Krupski v. Costa Crociere S.p.A., , was a United States Supreme Court case in which the court held that relation back under Rule 15(c)(1)(C) of the Federal Rules of Civil Procedure depends on what the party to be added knew or should have known, not on the amending party's knowledge or timeliness in seeking to amend the pleading.

==Background==

Krupski sought compensation for injuries she suffered on a cruise ship. Her passenger ticket, which was issued by Costa Cruise Lines, identified Costa Crociere S. p. A. as the carrier; required an injured party to submit to the carrier or its agent written notice of a claim; required any lawsuit to be filed within one year of the injury; and designated a specific federal District Court as the exclusive forum for lawsuits such as Krupski's. The front of the ticket listed Costa Cruise's Florida address and made references to "Costa Cruises." After Krupski's attorney notified Costa Cruise of her claims but did not reach a settlement, Krupski filed a diversity negligence action against Costa Cruise.

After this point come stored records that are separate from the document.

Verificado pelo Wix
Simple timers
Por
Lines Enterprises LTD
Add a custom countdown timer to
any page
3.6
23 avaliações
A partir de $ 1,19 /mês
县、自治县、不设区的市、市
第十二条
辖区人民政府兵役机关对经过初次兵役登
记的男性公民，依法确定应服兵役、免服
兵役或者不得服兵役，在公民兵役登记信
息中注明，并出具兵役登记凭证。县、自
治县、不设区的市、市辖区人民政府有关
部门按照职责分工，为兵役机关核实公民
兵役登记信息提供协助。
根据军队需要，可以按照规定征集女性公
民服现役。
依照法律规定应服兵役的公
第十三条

Over the next several months—after the limitations period had expired—Costa Cruise brought Costa Crociere's existence to Krupski's attention three times, including in its motion for summary judgment, in which it stated that Costa Crociere was the proper defendant. Krupski responded and moved to amend her complaint to add Costa Crociere as a defendant. The District Court denied Costa Cruise's summary judgment motion without prejudice and granted Krupski leave to amend. After she served Costa Crociere with an amended complaint, the court dismissed Costa Cruise from the case.

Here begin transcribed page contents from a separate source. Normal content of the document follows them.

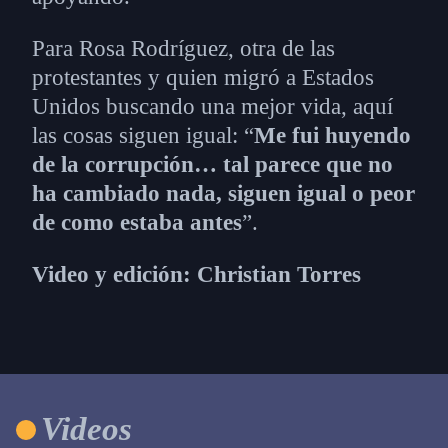
Para Rosa Rodríguez, otra de las
protestantes y quien migró a Estados
Unidos buscando una mejor vida, aquí
las cosas siguen igual: “
Me fui huyendo
de la corrupción… tal parece que no
ha cambiado nada, siguen igual o peor
de como estaba antes
”.
Video y edición: Christian Torres
Videos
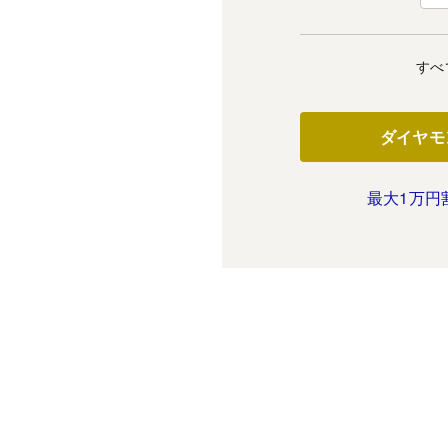
すべ
ダイヤモ
最大1万円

Thereafter, Costa Crociere—represented by the same counsel as Costa Cruise—moved to dismiss, contending that the amended complaint did not satisfy the requirements of Federal Rule of Civil Procedure 15(c), which governs when an amended pleading "relates back" to the date of a timely filed original pleading and is thus timely even though it was filed outside an applicable limitations period. The Rule requires that, within the Rule 4(m) 120-day period for service after a complaint is filed, the newly named defendant "knew or should have known that the action would have been brought against it, but for a mistake concerning the proper party's identity." The District Court found this condition fatal to Krupski's attempt to relate back. It concluded that she had not made a mistake about the proper party's identity because, although Costa Cruise had disclosed Costa Crociere's role in several court filings, she nonetheless delayed for months filing an amended complaint.

The Eleventh Circuit Court of Appeals affirmed, finding that Krupski either knew or should have known of Costa Crociere's identity as a potential party because she furnished the ticket identifying it to her counsel well before the limitations period ended. The court said that it was therefore appropriate to treat her as having chosen to sue one potential party over another. Additionally, the court held that relation back was not appropriate because of Krupski's undue delay in seeking to amend the complaint.

==Opinion of the court==

The Supreme Court issued an opinion on June 7, 2010.